Einige Staaten, darunter Österreich, Deutschland, Ungarn und Slowenien, haben sich dafür eingesetzt, dass Kroatien keine zusätzlichen Bedingungen für den Beginn von Beitrittsverhandlungen gestellt werden. Dagegen hatte vor allem Großbritannien auf eine striktere Prüfung der Zusammenarbeit mit dem Tribunal gedrängt.

Unterzeichnung der Beitrittsverträge Rumäniens und Bulgariens im April
Die EU will den Beitrittsvertrag mit Rumänien und Bulgarien im April unterzeichnen. Wie es von Seiten der Union hieß, sollte der Vertrag zu diesem Zeitpunkt von den EU-Außenministern unterzeichnet werden, sofern das Europäische Parlament seine Zustimmung gegeben hat. Die EU "freut sich", beide Länder "ab Jänner 2007 als Mitglied begrüßen zu können".

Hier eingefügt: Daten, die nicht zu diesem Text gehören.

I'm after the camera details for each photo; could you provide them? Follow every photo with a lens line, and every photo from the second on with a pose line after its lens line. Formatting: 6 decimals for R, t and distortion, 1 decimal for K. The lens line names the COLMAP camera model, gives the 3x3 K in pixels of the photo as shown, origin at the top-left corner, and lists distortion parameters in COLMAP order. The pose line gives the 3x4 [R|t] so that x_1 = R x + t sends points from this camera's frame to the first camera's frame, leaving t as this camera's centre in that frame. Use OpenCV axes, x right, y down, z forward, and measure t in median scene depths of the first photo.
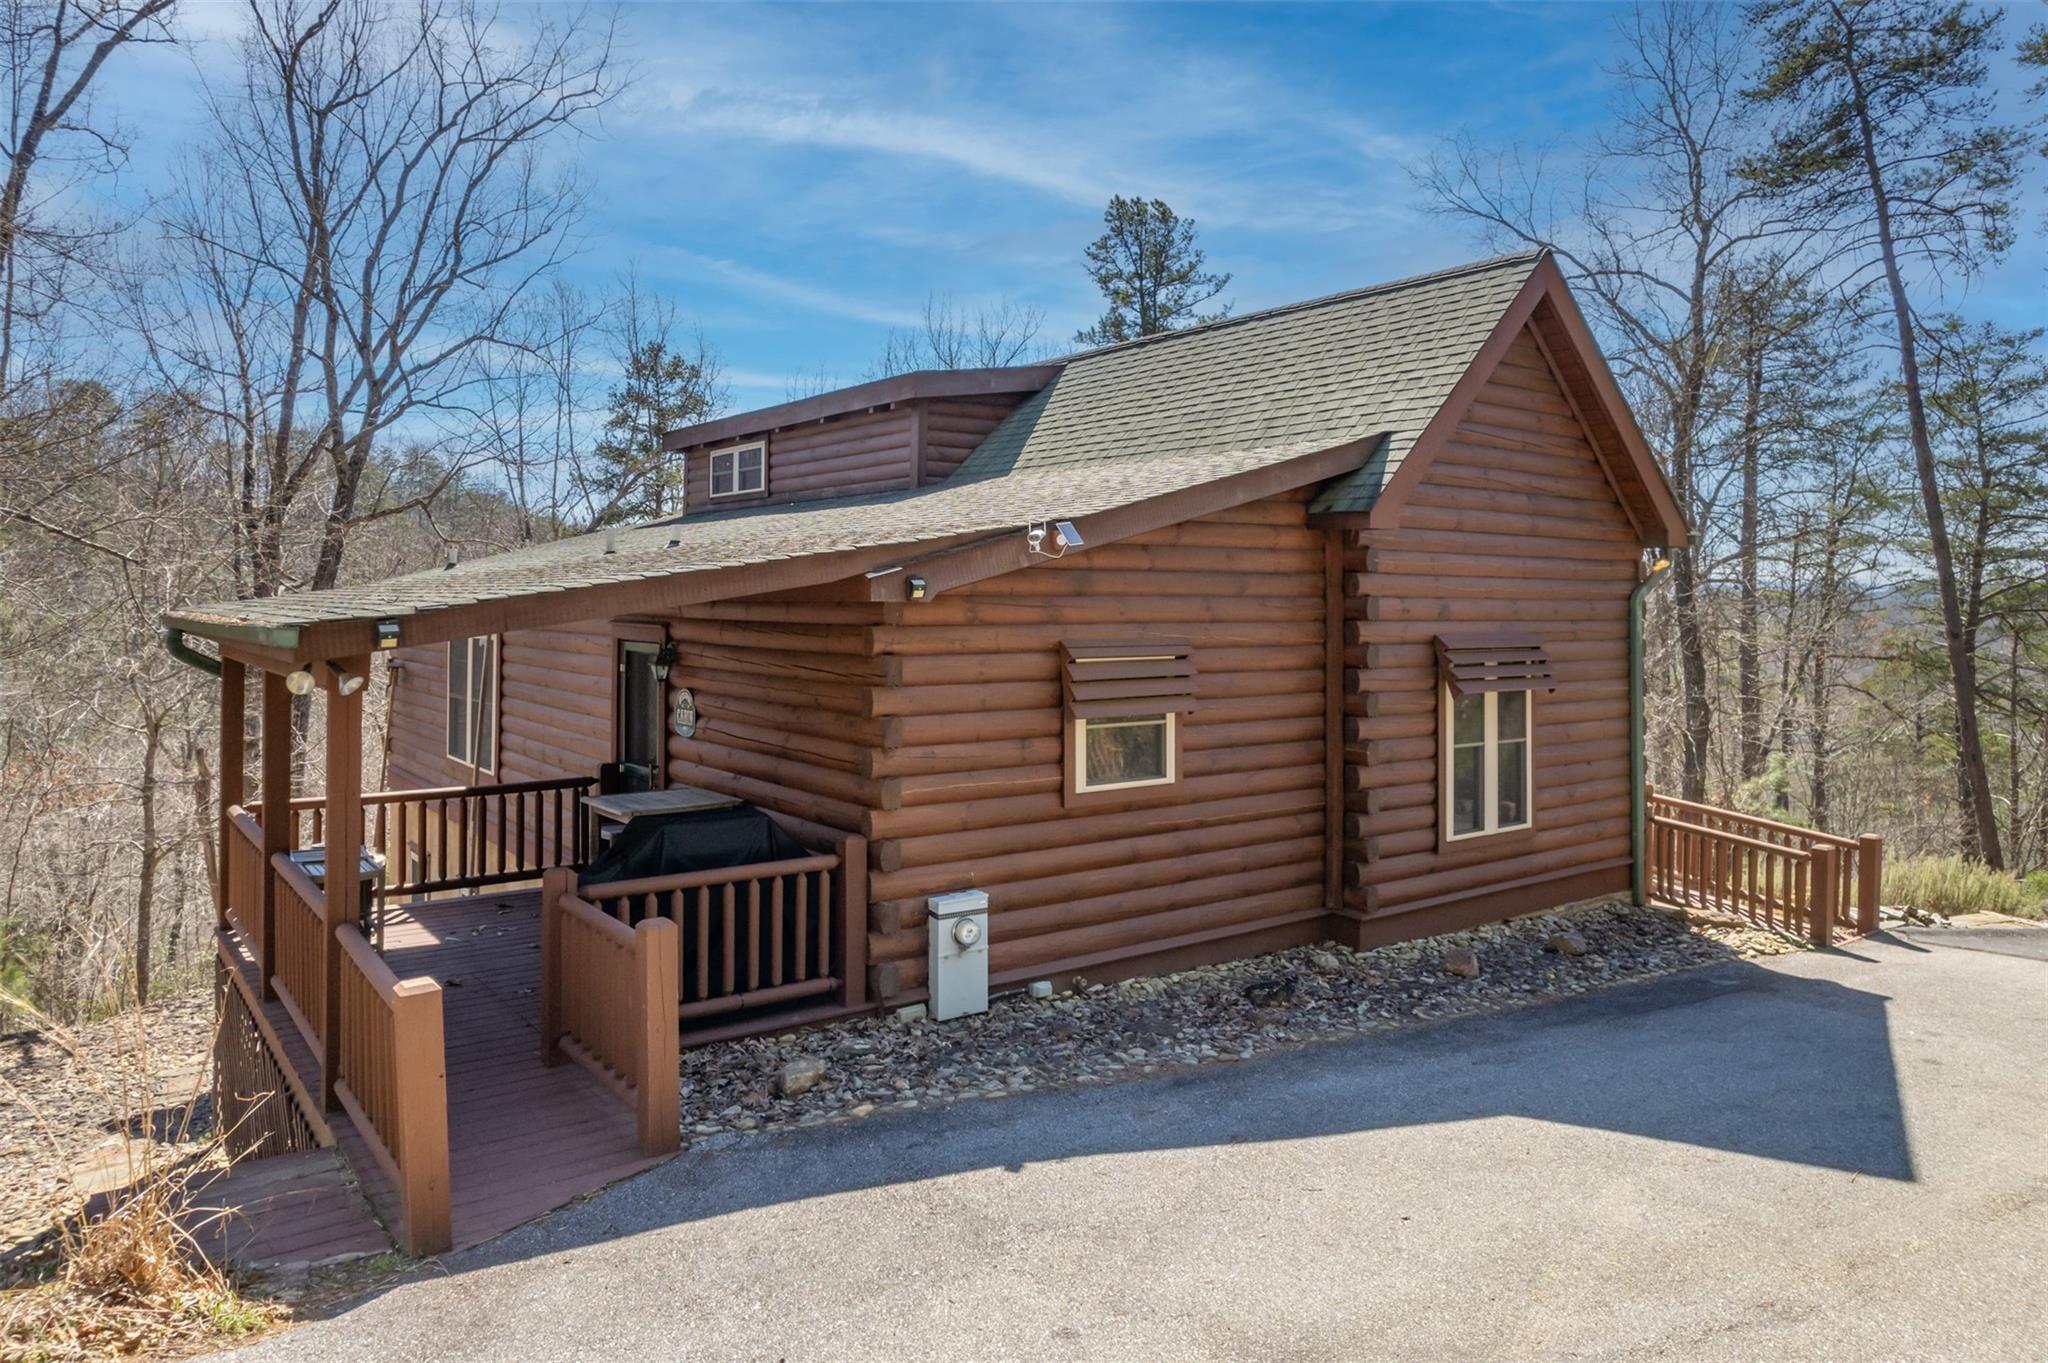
lens RADIAL K [[1276.6, 0, 1024.0], [0, 1276.6, 681.5], [0, 0, 1]] dist [-0.051272, 0.049365]
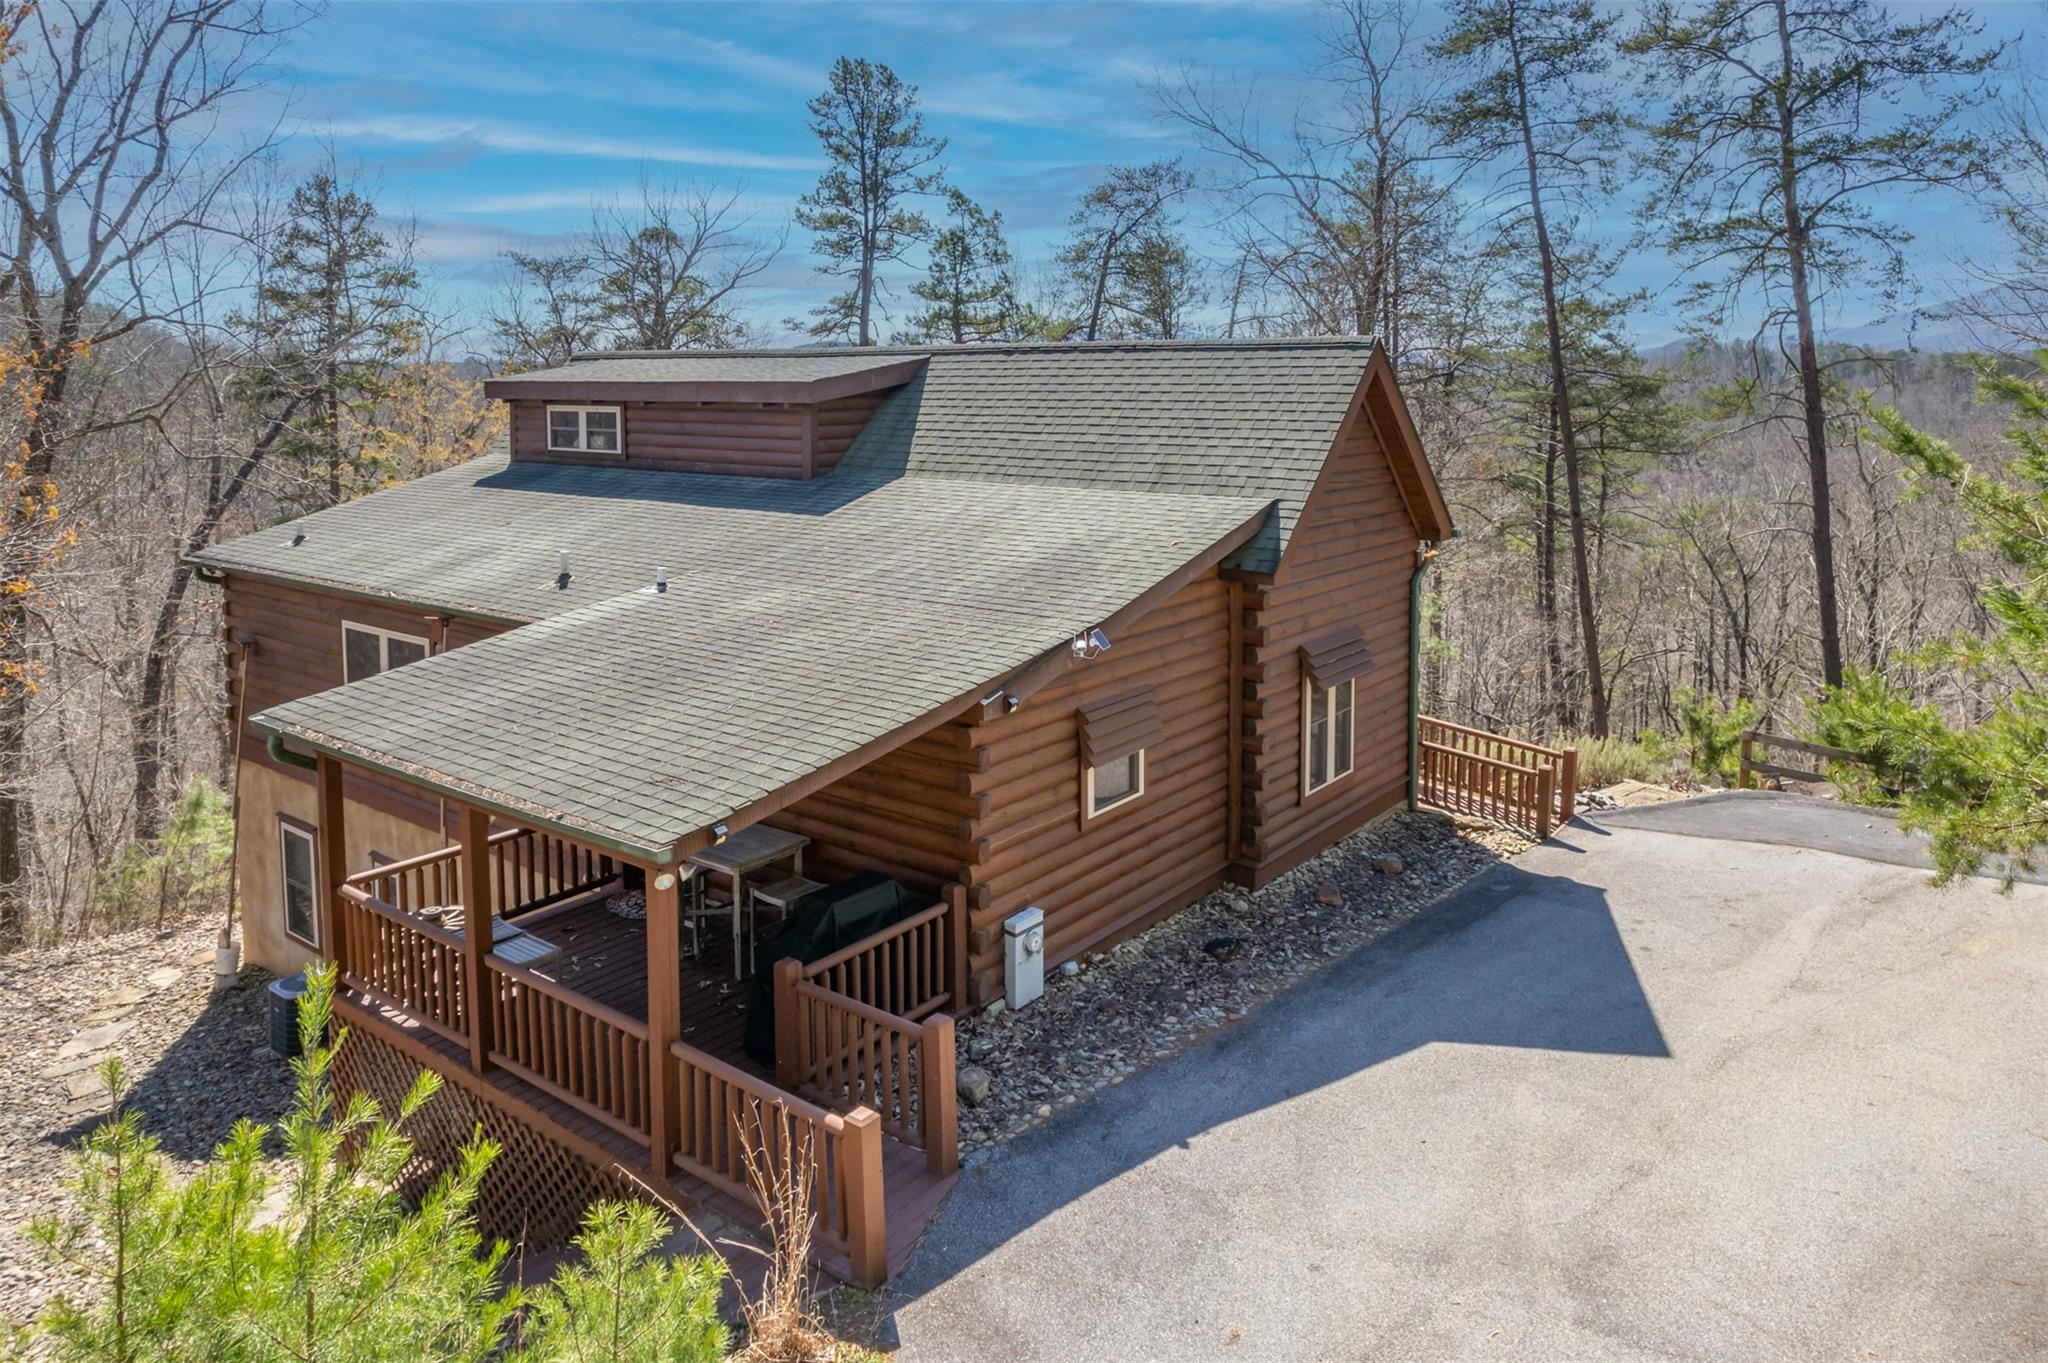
lens RADIAL K [[1263.9, 0, 1014.2], [0, 1263.9, 621.6], [0, 0, 1]] dist [-0.018838, 0.002666]
pose [[0.968082, -0.053242, 0.244913, -0.285458], [0.027714, 0.993924, 0.106524, -0.213466], [-0.249097, -0.096336, 0.963675, -0.177826]]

Der Außenministerrat ist für den 25./26. April nächsten Jahres vorgesehen. Im Fall von Rumänien will die EU ausdrücklich die eingegangenen Verpflichtungen in den Bereichen Justiz und Inneres, Wettbewerbspolitik und Umwelt "aufmerksam verfolgen". Der EU-Gipfel ist der Auffassung, dass Bukarest diese Verpflichtungen bis zum Beitritt erfüllen kann, "sofern es seine diesbezüglichen Anstrengungen fortsetzt" und weitere Reformen in den genannten Bereichen durchführt. In Hinblick auf Bulgarien verweist die EU insbesondere auf die in den Bereichen Justiz- und Inneres eingegangenen Verpflichtungen.

Die EU verweist in beiden Fällen auf eine Schutzklausel, die es ihr gestattet den Beitritt Rumäniens und Bulgariens um ein Jahr zu verschieben, wenn die Verpflichtungen nicht erfüllt werden.